- Born: 1942 (age 83–84) Uganda
- Citizenship: Uganda
- Education: Makerere University (Bachelor of Laws) Law Development Centre (Diploma in Legal Practice)
- Occupations: Lawyer; judge;
- Years active: 1988–2012
- Known for: Law
- Title: Former Deputy Chief Justice of Uganda (2010 to 2012)

= Elizabeth Mpagi Bahigeine =

Ugandan lawyer and judge

Elizabeth Mpagi Bahigeine (née Elizabeth Mpagi), also Elizabeth Alice Mpagi-Bahigeine, is a Ugandan lawyer and judge who, served as the Deputy Chief Justice of Uganda from 2010 until her retirement in 2012. Immediately prior to her appointment as deputy chief justice, she was a Justice of the Court of Appeal of Uganda, which also serves as the Constitutional Court of Uganda.

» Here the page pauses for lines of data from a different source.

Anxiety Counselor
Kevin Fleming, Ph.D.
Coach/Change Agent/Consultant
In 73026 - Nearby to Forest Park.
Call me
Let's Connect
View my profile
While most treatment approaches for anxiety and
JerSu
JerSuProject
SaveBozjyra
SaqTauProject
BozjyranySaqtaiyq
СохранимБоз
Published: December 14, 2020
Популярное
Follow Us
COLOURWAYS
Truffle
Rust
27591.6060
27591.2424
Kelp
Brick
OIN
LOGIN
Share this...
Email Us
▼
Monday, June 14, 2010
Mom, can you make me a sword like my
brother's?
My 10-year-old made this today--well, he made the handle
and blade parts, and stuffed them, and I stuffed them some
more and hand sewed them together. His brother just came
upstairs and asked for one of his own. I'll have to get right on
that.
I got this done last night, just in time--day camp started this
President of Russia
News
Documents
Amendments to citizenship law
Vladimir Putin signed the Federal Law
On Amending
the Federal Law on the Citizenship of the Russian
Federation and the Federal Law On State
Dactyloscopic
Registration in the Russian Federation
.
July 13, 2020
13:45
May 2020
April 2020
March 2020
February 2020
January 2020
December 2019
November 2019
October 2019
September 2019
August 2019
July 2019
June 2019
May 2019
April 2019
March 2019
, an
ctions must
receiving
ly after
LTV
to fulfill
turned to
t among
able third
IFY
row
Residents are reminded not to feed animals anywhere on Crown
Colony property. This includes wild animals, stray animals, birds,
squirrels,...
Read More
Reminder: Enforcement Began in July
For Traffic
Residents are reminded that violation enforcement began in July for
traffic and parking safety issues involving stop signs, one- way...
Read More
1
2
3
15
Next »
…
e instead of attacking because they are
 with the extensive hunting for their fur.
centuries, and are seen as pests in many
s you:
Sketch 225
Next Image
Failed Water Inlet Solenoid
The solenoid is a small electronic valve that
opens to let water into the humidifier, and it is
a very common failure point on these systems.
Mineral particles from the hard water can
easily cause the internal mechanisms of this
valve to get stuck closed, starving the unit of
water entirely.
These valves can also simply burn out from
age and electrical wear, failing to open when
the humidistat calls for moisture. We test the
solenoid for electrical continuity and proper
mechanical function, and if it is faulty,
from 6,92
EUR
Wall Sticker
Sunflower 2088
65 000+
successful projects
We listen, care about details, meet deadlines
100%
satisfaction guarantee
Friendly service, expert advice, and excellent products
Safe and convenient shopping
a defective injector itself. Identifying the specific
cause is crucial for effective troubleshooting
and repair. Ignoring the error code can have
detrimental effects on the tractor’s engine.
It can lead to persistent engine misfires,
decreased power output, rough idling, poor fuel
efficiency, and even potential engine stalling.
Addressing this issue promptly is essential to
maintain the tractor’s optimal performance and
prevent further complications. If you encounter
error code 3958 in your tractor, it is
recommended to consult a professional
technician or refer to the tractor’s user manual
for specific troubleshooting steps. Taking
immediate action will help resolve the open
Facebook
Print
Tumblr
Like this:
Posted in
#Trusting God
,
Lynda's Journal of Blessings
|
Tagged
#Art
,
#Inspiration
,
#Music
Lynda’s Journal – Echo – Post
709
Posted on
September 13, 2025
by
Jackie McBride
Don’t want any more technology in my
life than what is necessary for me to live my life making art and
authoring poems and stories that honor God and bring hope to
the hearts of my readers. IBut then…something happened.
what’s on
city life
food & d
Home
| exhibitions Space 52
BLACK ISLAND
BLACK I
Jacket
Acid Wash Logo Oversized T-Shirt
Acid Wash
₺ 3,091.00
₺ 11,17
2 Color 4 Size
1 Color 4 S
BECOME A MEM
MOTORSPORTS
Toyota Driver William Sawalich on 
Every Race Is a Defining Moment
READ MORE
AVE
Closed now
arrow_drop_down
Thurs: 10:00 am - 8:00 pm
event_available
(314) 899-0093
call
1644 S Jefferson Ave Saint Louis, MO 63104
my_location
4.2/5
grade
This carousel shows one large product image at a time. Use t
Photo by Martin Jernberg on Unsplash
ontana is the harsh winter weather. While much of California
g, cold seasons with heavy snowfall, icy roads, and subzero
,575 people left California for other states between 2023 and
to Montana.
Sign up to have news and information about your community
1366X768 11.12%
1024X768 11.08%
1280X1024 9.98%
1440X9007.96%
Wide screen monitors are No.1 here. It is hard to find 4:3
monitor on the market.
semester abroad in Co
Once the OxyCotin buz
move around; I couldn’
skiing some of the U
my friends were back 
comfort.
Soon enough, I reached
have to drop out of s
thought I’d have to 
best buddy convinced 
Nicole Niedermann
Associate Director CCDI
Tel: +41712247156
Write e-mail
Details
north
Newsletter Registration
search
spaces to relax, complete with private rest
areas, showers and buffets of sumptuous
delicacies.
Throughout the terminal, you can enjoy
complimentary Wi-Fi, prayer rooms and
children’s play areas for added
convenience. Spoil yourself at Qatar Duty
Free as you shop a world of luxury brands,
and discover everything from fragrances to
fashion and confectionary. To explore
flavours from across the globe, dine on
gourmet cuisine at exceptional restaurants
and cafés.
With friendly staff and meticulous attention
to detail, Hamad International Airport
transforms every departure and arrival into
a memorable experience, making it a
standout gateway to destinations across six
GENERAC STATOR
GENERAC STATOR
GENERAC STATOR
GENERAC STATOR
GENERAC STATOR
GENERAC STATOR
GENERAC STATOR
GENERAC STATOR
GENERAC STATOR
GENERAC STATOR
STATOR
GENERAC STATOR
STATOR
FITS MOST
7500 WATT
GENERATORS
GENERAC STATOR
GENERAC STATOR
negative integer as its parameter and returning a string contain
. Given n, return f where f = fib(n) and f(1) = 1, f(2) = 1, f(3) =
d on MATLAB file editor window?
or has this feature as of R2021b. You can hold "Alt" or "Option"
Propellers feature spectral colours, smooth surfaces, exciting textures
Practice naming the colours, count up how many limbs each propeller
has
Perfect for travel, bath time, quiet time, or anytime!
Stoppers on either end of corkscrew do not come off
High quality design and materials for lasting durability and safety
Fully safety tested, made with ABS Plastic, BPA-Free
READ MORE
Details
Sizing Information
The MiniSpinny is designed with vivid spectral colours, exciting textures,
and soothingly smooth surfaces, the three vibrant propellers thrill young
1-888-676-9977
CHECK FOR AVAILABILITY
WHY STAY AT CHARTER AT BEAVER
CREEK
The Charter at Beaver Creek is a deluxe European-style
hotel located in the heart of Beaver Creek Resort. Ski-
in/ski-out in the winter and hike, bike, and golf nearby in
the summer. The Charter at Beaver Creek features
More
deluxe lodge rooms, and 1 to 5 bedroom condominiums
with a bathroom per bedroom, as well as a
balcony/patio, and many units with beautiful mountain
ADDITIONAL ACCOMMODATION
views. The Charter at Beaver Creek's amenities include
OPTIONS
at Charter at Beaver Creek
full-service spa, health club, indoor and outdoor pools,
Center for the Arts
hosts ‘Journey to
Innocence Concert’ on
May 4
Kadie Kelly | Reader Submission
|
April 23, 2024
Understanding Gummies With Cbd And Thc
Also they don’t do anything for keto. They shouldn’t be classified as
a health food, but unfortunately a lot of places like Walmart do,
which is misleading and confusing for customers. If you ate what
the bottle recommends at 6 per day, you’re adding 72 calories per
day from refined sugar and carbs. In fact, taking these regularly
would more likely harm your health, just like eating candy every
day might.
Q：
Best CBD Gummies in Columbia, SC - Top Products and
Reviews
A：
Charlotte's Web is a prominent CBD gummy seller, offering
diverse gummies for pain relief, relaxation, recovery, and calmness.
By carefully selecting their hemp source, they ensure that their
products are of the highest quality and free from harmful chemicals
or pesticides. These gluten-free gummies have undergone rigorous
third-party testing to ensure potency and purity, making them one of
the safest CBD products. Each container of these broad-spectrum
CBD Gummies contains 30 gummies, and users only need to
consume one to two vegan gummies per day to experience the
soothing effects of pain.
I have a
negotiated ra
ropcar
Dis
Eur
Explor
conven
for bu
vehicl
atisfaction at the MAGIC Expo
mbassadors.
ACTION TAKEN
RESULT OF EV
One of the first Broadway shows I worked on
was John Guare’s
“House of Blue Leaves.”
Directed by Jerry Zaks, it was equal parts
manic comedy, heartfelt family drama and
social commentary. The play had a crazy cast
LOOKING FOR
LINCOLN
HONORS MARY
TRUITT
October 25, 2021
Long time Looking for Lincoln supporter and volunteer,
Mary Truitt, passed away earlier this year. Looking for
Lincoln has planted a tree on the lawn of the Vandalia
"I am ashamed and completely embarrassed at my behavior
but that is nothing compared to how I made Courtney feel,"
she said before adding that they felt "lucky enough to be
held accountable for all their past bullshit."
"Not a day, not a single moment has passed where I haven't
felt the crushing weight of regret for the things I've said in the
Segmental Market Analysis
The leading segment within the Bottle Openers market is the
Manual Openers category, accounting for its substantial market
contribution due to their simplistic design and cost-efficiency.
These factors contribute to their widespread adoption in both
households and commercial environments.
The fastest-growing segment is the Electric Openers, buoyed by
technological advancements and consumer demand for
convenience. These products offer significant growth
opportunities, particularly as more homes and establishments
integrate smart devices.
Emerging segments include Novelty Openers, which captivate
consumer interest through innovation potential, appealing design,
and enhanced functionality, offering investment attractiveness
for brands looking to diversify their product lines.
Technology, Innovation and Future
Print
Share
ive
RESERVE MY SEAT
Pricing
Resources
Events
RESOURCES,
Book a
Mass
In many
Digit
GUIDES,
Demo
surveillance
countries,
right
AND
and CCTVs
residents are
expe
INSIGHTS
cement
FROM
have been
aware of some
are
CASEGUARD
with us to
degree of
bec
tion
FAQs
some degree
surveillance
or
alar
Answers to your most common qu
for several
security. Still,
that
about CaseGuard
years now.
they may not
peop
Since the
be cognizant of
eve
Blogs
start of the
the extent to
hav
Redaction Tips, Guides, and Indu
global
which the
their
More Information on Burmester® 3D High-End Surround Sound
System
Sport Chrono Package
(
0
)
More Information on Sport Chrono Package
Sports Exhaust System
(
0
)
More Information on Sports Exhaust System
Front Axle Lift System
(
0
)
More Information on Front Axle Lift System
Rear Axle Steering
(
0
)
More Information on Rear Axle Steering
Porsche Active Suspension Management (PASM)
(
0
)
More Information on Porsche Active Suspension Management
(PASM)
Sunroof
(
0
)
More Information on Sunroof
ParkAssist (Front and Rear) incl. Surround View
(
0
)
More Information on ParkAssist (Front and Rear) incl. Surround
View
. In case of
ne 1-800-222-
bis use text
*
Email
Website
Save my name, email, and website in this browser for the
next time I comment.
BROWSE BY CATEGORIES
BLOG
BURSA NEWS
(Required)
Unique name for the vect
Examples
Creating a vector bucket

==Background and education==
She has a Bachelor of Laws degree, obtained from the University of East Africa, prior to becoming Makerere University. She also holds a Diploma in Legal Practice from the Law Development Center in Kampala, Uganda's capital and largest city. She was born in the Central Region of Uganda in 1942. She attained the mandatory retirement age of 70 years in 2012, when she stepped down from the Court of Appeal.

==Career==
She was first appointed to the bench in 1988. Her service in the Judiciary of Uganda involved service in the country's high court system, as a Justice of the High Court of Uganda. From there, she was appointed to the Court of Appeal/Constitutional Court in 2010 and retired from the judiciary in 2012, at the age of 70. At the time of her appointment to the position of Deputy Chief Justice (DCJ) in 2010, she was the most-senior justice at the appellate court. In Uganda, the DCJ is the head of the Court of Appeal/Constitutional Court and is not a member of the Supreme Court of Uganda.

==Other considerations==
In 2010, Justice Mpagi-Bahigeine was a member of the panel of Appellate Court judges who ruled 5–0 to dismiss the treason charges against opposition politician Kizza Besigye, and 10 other co-accused individuals. On her retirement, she spoke against laws that discriminated against women and their ability to procure a divorce.